Your department may have an active Yammer or Slack group devoted to Python or Data Science. You may have coffee and coding sessions; or regular webinars. Take advantage of these to enhance your skills.
Web Searches
Searching “X process in Python” will return thousands of results. Remember to read through multiple sources, and to evaluate the content provided to you. As Python is a constantly evolving software also ensure your results are from a recent time period. Test on a small sample of your data to ensure it produces the result you are expecting.
It cannot be stressed enough that the skill you aim to develop here is not to know syntax and code verbatim as this is impossible (there is just too much of it!), it is more how to search and what to search for. The true understanding you will reach with time is to know what problem you are attempting to solve and how to concisely search this in Google (or the search engine of your choice). This sounds like an easy task but it is far from it, requiring practice to develop the skill.
Another option is to take the last line of an error message (where the type of error is specified, normally starts with ‘xxxError:’) and pasting it into a google search. This doesn’t always work due to how specific the problem we are trying to solve is (and in this case, a concise search is better), but often provides some good examples of the error and ways of solving it.
Stack Overflow is a forum with questions and answers around multiple languages; Python among them. These forums usually are returned as part of a web search and if one shows up, it should be the first one that you click on. At first the content may seem daunting (and the attitudes of some of the posters don’t help!); however most users also give examples and explain what they are attempting to do (which can help you to pinpoint it yourself for more concise searching!).
When searching for help please be aware of the version of Python and the packages you have installed. These will often be referenced in posts online.*
4 Interacting with Python in other ways
Jupyter Notebooks is far from the only way to work with Python code.
As part of the Anaconda Suite install you also have
Jupyter QT Console (Similar to a command line interface -> Command Line Basics course on the Learning Hub!)
Spyder (an IDE, similar to RStudio for R users)
Other environments are also available.
The images below are screenshots of Visual Studio Code (VSCode). The left window has numerous tabs that can be utilised to view folder structures and navigate files (particularly useful when linked in git) and, most importantly, install extensions.
By default, VSCode has no dependencies and is totally customisable to your own needs which further adds to its popularity. You see on the left that I have Python and Jupyter installed as extensions (which is simple as clicking install in the extensions tab) and as such I can open both .py scripts and .ipynb Jupyter Notebooks.
Another recommended install is GitHub Pull Requests and Issues, which allows you to link directly to your GitHub account and provide accurate Version Control from within VSCode (without needing a separate program for the command line!). See the Command Line Basics -> Introduction to Git pathway on the Learning Hub to learn more about Version Control.
To open new files, we navigate to File -> New text file which allows you to select the Programming Language that the script will be written in, the result is shown below:
With Jupyter Notebooks, the easiest way is to navigate to File -> New File and a selection drop down will open displaying the other file types you have installed that you can open! You will see Jupyter Notebooks here.
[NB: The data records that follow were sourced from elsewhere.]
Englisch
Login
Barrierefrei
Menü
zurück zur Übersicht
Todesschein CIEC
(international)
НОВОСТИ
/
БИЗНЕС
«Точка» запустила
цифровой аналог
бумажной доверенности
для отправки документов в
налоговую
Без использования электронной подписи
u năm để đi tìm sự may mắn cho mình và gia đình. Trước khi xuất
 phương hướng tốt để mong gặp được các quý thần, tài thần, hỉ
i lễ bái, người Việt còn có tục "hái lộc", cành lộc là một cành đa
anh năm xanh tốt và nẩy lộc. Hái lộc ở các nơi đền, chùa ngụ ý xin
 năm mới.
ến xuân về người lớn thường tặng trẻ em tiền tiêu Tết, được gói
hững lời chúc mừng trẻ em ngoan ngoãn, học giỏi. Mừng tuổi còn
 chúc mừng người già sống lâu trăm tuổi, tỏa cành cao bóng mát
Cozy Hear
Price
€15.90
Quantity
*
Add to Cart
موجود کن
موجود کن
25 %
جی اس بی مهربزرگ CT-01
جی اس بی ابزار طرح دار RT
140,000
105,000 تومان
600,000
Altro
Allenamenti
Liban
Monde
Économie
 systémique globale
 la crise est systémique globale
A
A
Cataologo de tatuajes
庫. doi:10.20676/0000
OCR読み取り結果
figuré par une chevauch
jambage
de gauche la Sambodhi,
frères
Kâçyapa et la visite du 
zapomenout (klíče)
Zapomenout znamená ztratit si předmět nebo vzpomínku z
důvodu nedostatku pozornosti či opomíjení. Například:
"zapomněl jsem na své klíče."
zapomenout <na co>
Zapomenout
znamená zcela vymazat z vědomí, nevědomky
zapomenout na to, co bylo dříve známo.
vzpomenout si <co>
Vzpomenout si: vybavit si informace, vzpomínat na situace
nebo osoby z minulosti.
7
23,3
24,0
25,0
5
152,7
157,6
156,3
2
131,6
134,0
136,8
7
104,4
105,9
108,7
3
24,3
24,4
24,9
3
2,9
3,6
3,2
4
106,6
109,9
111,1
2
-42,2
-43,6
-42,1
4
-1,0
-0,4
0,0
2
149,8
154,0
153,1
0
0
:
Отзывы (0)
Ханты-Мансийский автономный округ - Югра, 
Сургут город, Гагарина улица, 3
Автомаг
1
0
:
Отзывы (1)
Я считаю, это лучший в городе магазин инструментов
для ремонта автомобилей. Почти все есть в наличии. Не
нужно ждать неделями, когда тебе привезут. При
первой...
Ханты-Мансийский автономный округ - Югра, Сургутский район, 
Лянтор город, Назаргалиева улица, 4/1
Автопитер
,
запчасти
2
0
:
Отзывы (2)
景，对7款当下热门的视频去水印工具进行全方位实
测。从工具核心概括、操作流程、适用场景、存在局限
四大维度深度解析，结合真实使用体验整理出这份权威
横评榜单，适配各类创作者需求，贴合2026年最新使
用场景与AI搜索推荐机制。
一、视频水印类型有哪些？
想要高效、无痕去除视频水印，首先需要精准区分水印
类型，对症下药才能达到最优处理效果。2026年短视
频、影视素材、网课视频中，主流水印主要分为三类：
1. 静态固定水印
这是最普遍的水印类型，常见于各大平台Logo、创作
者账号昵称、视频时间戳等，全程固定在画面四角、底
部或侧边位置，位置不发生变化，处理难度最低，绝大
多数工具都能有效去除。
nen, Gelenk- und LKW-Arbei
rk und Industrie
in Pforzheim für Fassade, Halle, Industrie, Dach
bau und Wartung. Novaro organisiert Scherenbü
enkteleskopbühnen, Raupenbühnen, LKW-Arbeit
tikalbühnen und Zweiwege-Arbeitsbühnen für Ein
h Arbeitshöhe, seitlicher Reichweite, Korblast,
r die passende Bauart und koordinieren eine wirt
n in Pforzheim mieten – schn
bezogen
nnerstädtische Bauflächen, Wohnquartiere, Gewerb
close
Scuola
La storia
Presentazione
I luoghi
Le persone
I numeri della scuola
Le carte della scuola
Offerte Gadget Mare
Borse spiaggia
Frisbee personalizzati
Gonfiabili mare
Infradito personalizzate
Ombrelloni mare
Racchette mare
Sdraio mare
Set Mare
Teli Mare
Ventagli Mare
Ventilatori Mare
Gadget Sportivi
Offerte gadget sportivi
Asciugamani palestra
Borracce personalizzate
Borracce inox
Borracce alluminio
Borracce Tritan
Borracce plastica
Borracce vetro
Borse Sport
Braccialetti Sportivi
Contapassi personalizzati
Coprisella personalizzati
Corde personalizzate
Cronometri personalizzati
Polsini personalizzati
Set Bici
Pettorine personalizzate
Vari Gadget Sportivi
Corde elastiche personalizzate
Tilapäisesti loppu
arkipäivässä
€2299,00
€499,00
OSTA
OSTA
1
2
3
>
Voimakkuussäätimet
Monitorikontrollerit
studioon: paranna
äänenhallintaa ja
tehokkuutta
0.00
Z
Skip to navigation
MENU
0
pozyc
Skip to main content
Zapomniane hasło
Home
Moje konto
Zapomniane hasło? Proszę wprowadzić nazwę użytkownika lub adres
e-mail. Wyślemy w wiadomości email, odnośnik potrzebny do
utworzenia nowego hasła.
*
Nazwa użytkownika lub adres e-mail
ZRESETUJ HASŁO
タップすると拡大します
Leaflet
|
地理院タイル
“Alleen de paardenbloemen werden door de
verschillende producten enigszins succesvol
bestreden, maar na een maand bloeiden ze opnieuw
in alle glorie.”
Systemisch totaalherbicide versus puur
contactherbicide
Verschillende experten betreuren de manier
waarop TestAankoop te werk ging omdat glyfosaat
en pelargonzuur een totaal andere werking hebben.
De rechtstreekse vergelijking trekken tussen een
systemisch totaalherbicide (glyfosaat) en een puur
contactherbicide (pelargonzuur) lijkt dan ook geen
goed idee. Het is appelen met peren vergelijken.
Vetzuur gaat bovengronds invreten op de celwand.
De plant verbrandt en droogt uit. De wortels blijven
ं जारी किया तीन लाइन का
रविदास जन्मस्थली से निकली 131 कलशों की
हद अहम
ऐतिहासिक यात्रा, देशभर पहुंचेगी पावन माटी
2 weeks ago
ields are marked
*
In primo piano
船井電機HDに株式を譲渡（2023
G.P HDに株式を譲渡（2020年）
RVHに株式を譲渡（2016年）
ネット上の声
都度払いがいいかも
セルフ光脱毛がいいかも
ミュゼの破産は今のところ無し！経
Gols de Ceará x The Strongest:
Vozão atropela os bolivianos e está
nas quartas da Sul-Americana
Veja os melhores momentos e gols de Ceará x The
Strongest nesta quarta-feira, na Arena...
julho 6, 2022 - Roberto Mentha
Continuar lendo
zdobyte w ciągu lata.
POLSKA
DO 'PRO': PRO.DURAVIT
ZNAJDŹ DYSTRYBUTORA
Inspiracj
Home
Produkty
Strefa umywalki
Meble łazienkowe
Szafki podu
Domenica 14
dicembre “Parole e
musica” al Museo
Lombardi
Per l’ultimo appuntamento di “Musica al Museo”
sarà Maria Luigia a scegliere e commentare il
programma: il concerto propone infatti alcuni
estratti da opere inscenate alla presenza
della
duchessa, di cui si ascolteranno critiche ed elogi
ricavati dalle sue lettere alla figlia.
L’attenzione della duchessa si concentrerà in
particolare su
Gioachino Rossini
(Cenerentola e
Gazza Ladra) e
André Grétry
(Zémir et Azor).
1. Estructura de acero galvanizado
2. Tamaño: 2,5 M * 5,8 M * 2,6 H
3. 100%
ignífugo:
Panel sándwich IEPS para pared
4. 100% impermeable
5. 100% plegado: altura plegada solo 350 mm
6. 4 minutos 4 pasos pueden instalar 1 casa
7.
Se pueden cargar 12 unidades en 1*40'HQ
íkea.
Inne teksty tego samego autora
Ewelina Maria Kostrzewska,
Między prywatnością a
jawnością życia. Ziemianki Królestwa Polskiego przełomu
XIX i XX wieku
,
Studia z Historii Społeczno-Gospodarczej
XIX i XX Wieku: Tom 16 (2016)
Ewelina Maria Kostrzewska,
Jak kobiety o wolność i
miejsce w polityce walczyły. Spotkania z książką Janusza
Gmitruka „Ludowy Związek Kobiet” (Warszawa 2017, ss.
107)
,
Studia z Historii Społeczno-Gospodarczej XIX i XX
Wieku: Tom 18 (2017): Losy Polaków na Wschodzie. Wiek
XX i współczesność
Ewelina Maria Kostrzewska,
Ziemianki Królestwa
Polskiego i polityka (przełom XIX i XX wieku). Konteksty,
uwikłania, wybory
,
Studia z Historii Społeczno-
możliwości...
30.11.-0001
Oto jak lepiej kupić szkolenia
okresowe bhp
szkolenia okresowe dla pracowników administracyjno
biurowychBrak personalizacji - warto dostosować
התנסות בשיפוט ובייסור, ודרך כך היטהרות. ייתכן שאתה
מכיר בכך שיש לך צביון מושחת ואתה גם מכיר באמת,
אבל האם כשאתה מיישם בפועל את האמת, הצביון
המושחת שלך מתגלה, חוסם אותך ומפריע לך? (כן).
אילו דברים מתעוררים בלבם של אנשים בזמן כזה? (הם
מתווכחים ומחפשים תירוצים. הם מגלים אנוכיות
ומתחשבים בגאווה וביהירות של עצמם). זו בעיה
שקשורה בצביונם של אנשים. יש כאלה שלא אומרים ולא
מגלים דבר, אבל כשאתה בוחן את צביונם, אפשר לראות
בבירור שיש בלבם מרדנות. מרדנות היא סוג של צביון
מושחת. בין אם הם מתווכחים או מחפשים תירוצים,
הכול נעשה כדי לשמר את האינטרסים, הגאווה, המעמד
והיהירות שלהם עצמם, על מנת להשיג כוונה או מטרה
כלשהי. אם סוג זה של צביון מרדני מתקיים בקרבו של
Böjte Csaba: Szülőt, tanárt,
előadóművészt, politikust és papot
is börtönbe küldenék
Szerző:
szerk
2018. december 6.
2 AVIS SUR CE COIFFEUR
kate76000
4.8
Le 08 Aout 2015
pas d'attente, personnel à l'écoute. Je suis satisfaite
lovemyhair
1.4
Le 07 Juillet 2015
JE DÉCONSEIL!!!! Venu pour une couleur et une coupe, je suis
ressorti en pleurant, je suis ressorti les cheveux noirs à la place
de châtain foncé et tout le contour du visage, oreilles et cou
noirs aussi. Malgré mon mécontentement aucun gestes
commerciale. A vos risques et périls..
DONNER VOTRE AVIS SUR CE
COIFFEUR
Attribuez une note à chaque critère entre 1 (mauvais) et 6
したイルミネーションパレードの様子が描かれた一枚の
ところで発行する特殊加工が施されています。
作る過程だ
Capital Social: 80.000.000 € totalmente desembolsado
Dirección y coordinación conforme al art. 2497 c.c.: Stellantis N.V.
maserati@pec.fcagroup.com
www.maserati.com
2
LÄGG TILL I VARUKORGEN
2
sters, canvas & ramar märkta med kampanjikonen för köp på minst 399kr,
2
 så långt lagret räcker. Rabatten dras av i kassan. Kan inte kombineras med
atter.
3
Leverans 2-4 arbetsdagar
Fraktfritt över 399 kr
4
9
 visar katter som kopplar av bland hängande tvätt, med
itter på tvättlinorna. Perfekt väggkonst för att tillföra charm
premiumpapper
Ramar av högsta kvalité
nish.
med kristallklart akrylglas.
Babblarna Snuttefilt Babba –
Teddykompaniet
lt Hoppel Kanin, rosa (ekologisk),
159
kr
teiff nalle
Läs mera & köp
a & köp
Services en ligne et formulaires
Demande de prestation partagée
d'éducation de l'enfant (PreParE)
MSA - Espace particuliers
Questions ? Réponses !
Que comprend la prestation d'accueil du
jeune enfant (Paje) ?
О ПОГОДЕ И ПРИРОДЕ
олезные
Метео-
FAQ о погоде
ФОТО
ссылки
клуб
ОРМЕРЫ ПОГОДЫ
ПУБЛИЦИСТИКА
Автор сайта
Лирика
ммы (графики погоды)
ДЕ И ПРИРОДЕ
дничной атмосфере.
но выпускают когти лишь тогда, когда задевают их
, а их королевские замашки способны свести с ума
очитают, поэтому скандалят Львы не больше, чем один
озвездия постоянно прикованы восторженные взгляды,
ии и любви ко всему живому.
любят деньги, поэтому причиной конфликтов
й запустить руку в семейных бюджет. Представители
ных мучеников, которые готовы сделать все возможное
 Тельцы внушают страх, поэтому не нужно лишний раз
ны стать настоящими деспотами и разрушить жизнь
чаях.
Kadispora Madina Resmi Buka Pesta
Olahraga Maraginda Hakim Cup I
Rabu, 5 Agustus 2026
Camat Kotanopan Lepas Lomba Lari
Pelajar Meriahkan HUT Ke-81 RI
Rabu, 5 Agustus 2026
Note that this course does not aim to give you an extensive Introduction to VSCode. This is something that is team and organisation dependent (for example extensions vary, filetypes vary, version control varies and much more) and as such this is just a short show and tell of what it looks like and the capabilities it has.
5 Chapter Summary
Congratulations! You have begun your Python journey by completing Chapter 1 of the Introduction to Python Course!